My work today is intense and focused. We interns eat lunch quickly, just 20 minutes break, while Laly and Buddy meet with a partner all day. Then, happily back to work.
The euphoria from yesterday holds into today. Something has turned in me and freed me from my fears. I am tired of so many months of letting life swing me along, caught in the river’s rush, the sensation of my choices being inevitable. I feel as if every moment is within my grasp now. In the morning, Tonui comes into the classroom, “Swala pala,” he says, beckoning us. From behind one of the curtains of the big round, we peek, and just 200 feet from the patio is a herd of impala. They blend in with the beige grasses behind them, perpetually concerned. This place truly is magical.

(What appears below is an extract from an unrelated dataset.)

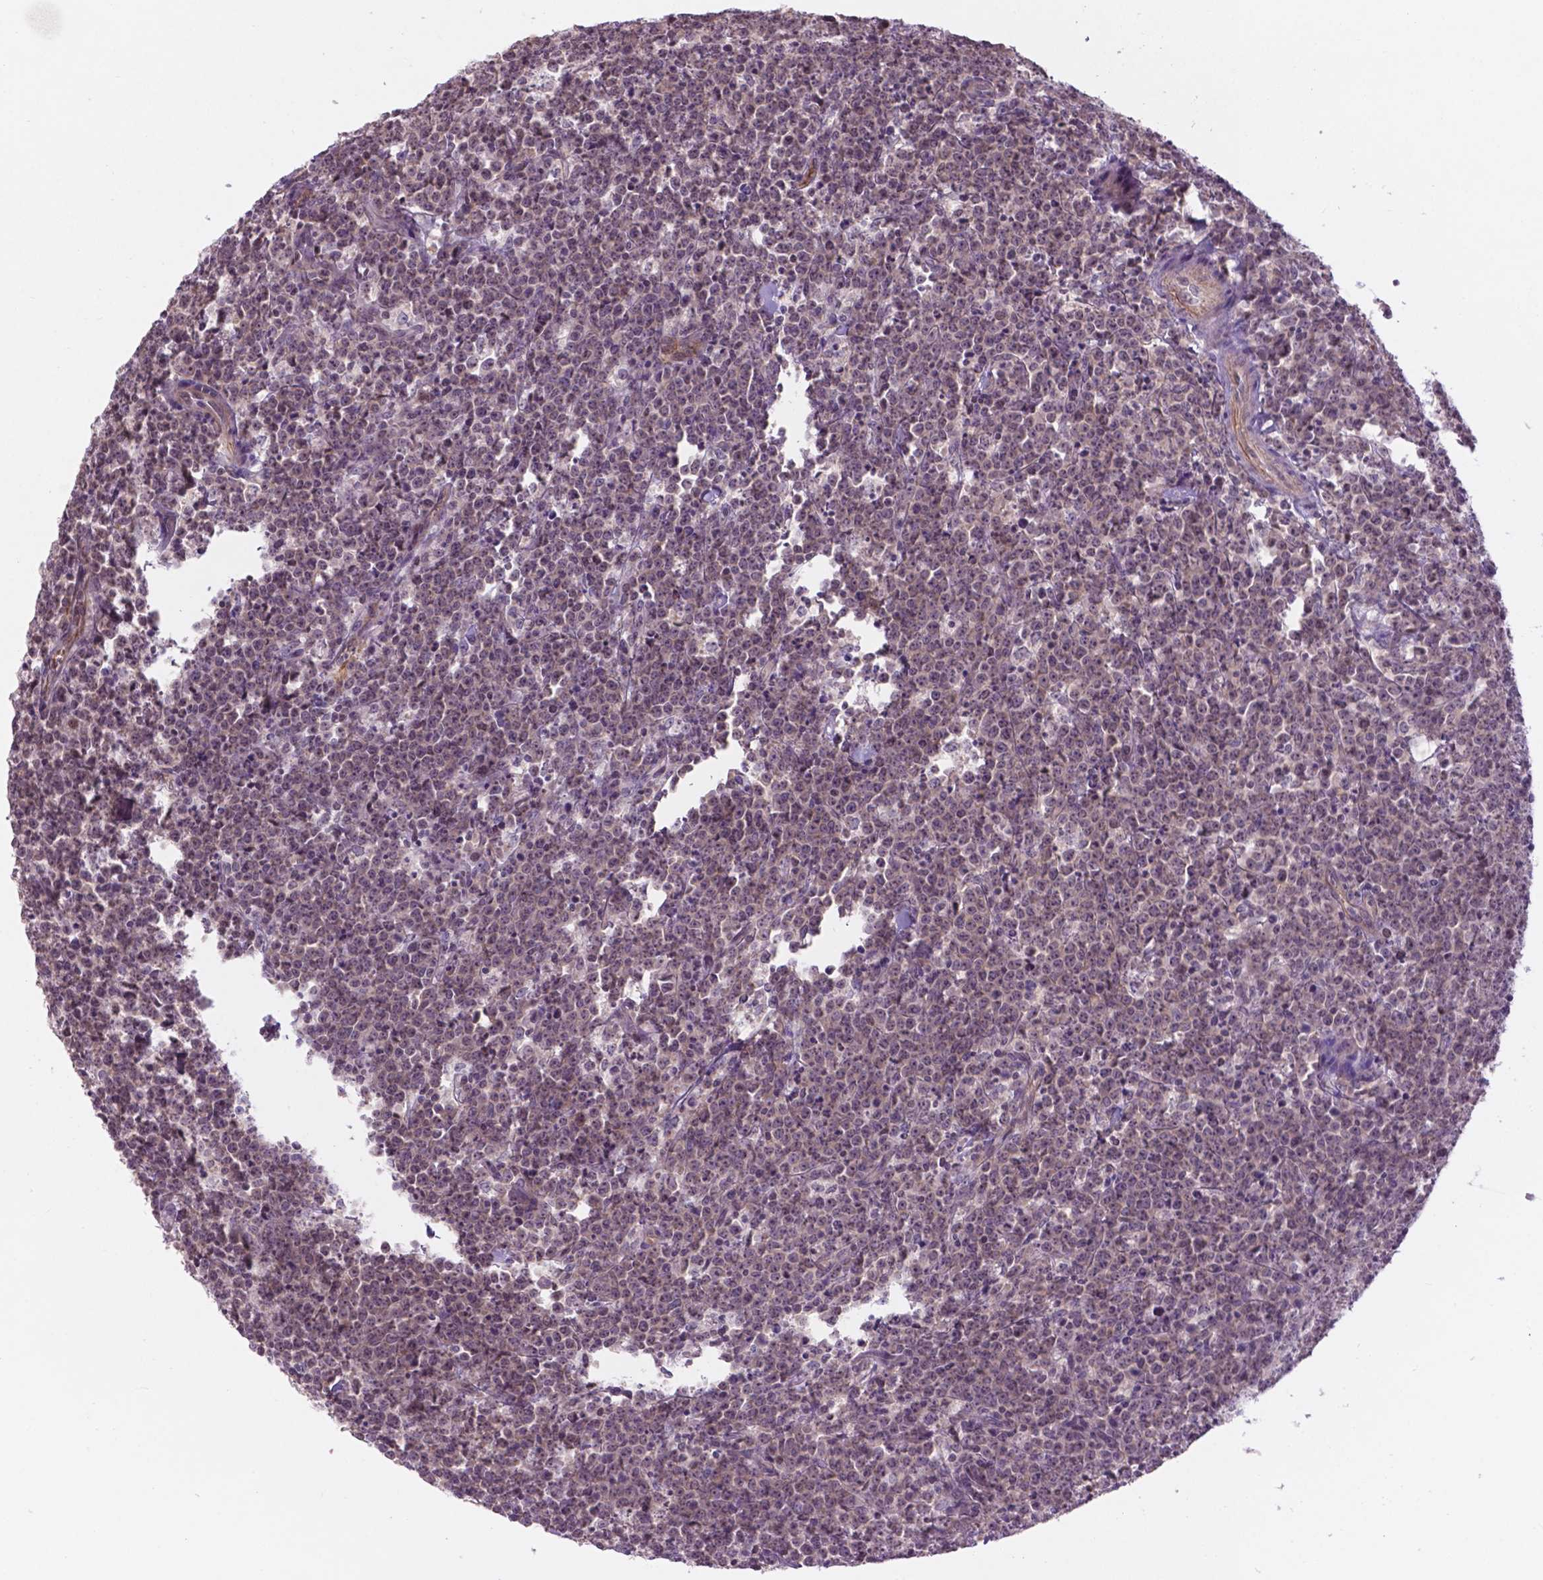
{"staining": {"intensity": "negative", "quantity": "none", "location": "none"}, "tissue": "lymphoma", "cell_type": "Tumor cells", "image_type": "cancer", "snomed": [{"axis": "morphology", "description": "Malignant lymphoma, non-Hodgkin's type, High grade"}, {"axis": "topography", "description": "Small intestine"}], "caption": "IHC image of high-grade malignant lymphoma, non-Hodgkin's type stained for a protein (brown), which demonstrates no expression in tumor cells.", "gene": "ARL5C", "patient": {"sex": "female", "age": 56}}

At the end of the day I stretch, and then go to the patio to write in my own journal. Myina lights the lanterns around the patios, bats flicker overhead, and the air smells like fragrance and incense. I sit there while darkness languishes in, the horizon long and wide before me. With every breath, happiness flows into my cells.
I think of the events that brought me to so much fear and insecurity from the past year, and for the first time, I realize that I feel gratitude rather than pain. That’s more like it, I tell myself. This is the me I know – learning from the past rather than regretting it, finding strength and confidence from failure, and seizing, finally, the possibilities of today.